Met het opzoeken
van stalling in Trinidad en het aansluitende e-mails hebben we nogal wat stroom
verbruikt. Na het eten willen we de motor draaien, zodat onze nieuwe alternator
de accu’s bij kan laden. Als ik contact maak komt er een hoop lawaai en gevonk
uit het motorruim. Kapotte startmotor? Dat kan er ook nog wel bij. Bij de
afgebroken windgenerator, de defecte spanningsregelaar, de haperende tachometer,
de verloren roeispaan, de losgeschoten preekstoel en de verloren
kettingstripper. In het donker is het niet goed werken aan de motor, dus we
slapen eerst (onrustig). ’s Morgens ontdekken we dat de moer van de kabels aan de
plus van de startmotor los zit. Dat gaf het gevonk en geen start. Valt dus
gelukkig mee. Alle andere voornoemde dingen, behalve de chainstripper zijn
opgelost.
Van Marsh Harbour
varen we langs de tvtas van de Near Bahamas, langs Lubbers Island (hier wordt
een groot staatsman geƫerd) en we ankeren in de buurt van Little Harbour onder
Lyanard Cay. ‘s Morgens om 6 uur bereiden
we ons vertrek voor en als eerste van een stuk of 10 boten nemen we de nauwe
doorgang door de riffen en koersen naar Eleuthera. Voorspeld was 4 tot 5 Bft,
maar het is 5 tot 6 Bft: 11 uur stampen schuin tegen de wind in. Maar we
bereiken bij daglicht de baai van Royal Island. Er liggen 20 boten in de beschutte
baai met een ingang van 10 meter breed. De volgende morgen vertrekken we als
enige, er is een dag regen voorspeld. Maar de oversteek naar Alice Town gaat
soepel en de regen valt mee. Alice Town is een lagune waar de ingang door de
rotsen met explosieven is gemaakt.
Binnen liggen we
met 12 andere boten uit vele landen. Twee mannen van de boot naast ons komen aanvaren: Goede middag ... Robbert is op zijn 17e van Warmond naar de
USA verhuisd en heeft leren zeilen op de Kaagerplas. We praten over de Annalena
en de lastige doorgang Current Cut met stroom en riffen.
Volgende stop is
Governors Harbour, de hoofdstad van Eleuthera. In de nacht harde wind. We
liggen beschut, maar de swell doet de boot schommelen en stampen. We slapen
weinig.
Er staan mooie
Engelse zomerhuizen op de heuvels, er is een oude bibliotheek en op vrijdag kun
je bloed geven bij de medische post (voor een Guinness).
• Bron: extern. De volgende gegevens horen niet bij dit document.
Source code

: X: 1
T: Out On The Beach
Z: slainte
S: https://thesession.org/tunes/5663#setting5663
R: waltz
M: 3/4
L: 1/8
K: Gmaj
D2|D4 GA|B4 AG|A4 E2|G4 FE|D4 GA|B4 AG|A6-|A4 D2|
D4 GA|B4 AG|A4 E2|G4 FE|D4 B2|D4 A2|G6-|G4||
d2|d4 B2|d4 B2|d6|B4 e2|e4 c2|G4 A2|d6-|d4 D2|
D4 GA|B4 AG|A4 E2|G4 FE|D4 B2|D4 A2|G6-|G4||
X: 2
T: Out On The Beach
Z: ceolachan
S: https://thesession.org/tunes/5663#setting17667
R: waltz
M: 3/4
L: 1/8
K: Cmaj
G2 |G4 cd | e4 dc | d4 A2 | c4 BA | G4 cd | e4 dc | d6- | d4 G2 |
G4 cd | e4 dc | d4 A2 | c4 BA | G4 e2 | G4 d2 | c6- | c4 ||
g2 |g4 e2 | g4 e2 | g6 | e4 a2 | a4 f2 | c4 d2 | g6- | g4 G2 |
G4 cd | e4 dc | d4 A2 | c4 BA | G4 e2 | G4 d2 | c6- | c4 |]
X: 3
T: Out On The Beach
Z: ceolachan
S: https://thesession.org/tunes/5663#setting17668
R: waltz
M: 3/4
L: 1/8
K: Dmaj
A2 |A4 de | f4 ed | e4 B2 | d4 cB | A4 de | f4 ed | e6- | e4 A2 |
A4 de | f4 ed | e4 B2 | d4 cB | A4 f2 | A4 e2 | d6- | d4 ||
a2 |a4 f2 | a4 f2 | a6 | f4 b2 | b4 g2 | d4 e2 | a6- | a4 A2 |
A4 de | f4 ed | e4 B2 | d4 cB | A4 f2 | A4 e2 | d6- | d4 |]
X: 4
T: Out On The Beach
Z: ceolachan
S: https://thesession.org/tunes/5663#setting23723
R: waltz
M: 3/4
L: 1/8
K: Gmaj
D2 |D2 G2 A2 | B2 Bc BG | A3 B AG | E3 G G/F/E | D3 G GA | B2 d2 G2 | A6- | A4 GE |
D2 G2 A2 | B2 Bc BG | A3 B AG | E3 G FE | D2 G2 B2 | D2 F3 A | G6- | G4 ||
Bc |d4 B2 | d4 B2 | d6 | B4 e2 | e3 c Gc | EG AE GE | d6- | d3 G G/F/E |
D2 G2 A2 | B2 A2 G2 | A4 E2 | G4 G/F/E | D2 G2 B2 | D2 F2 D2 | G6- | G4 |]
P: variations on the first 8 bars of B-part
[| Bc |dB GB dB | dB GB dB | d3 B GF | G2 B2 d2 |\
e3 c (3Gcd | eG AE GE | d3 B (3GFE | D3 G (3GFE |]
We maken er lange
wandelingen en vergeten bloed te geven. Als Rommy naar de kapper is koop ik
zelf een blikje Guinness in de liquorstore. De kapster deed maar wat, zegt
Rommy. Voor we het anker ophalen praten we nog kort met de Amerikanen van de
grote boot naast ons. Ze hebben een zomer in Trinidad op de kant gestaan op
dezelfde boatyard als waar wij naar toe gaan. Het is er perfect zeggen ze,
alleen erg warm. Ze begonnen ’s nachts om 3 uur te werken en stopten om 9 uur.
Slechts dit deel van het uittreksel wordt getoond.